> The problem
Copy out the data exactly, leaving the pictures behind.

> Data extract
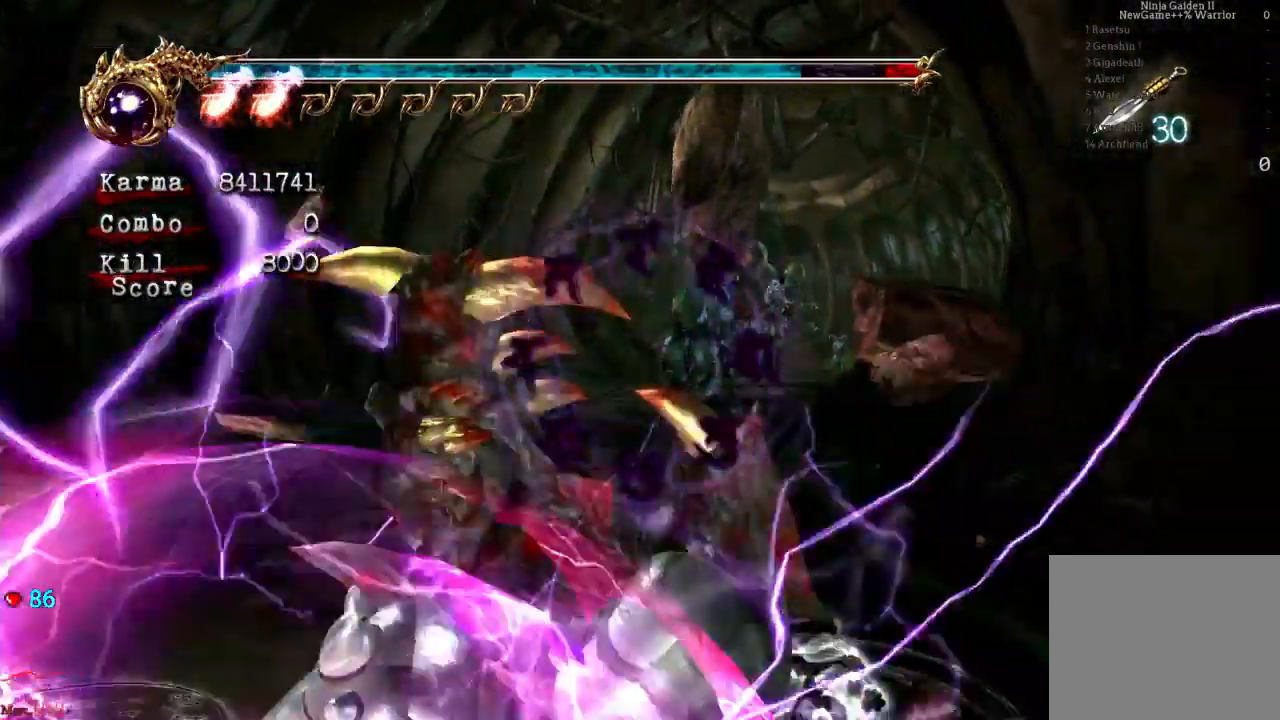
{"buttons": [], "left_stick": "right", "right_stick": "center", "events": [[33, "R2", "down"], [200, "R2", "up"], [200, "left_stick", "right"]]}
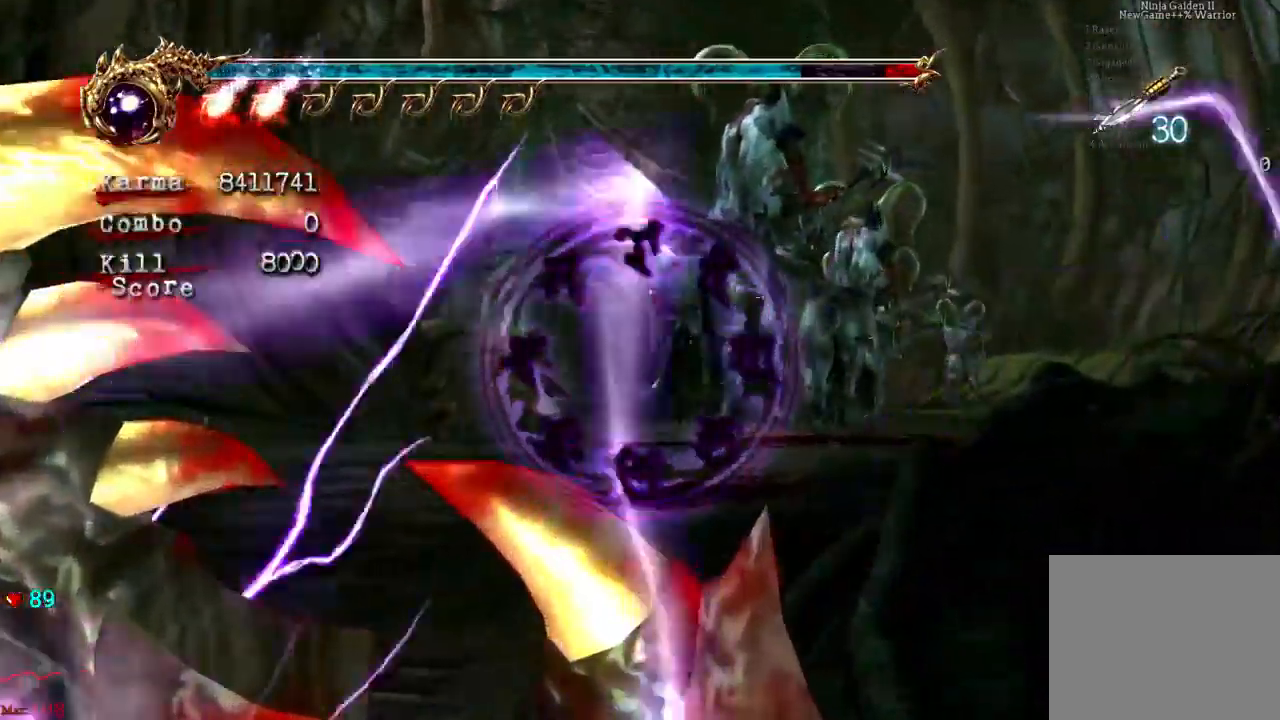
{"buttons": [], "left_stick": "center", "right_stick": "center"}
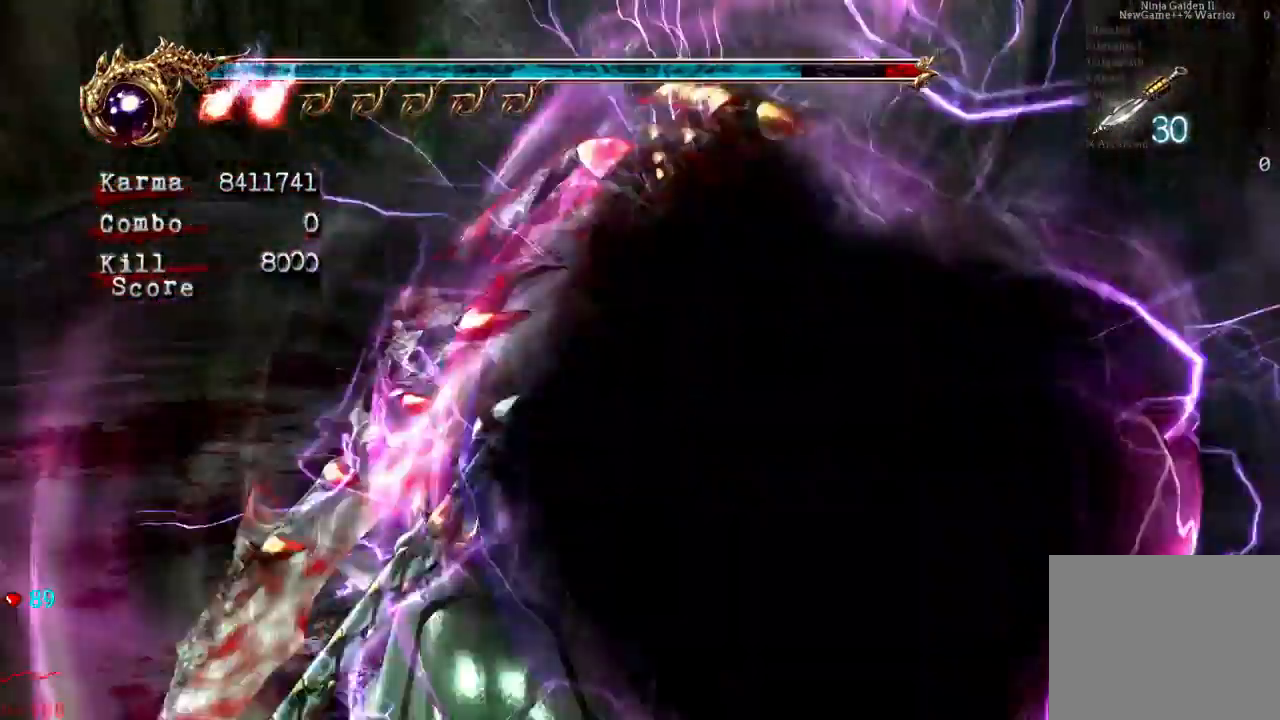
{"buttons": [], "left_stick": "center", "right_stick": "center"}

> Worked solution
{"buttons": [], "left_stick": "right", "right_stick": "center", "events": [[33, "R2", "down"], [200, "R2", "up"], [200, "left_stick", "right"]]}
{"buttons": [], "left_stick": "center", "right_stick": "center"}
{"buttons": [], "left_stick": "center", "right_stick": "center"}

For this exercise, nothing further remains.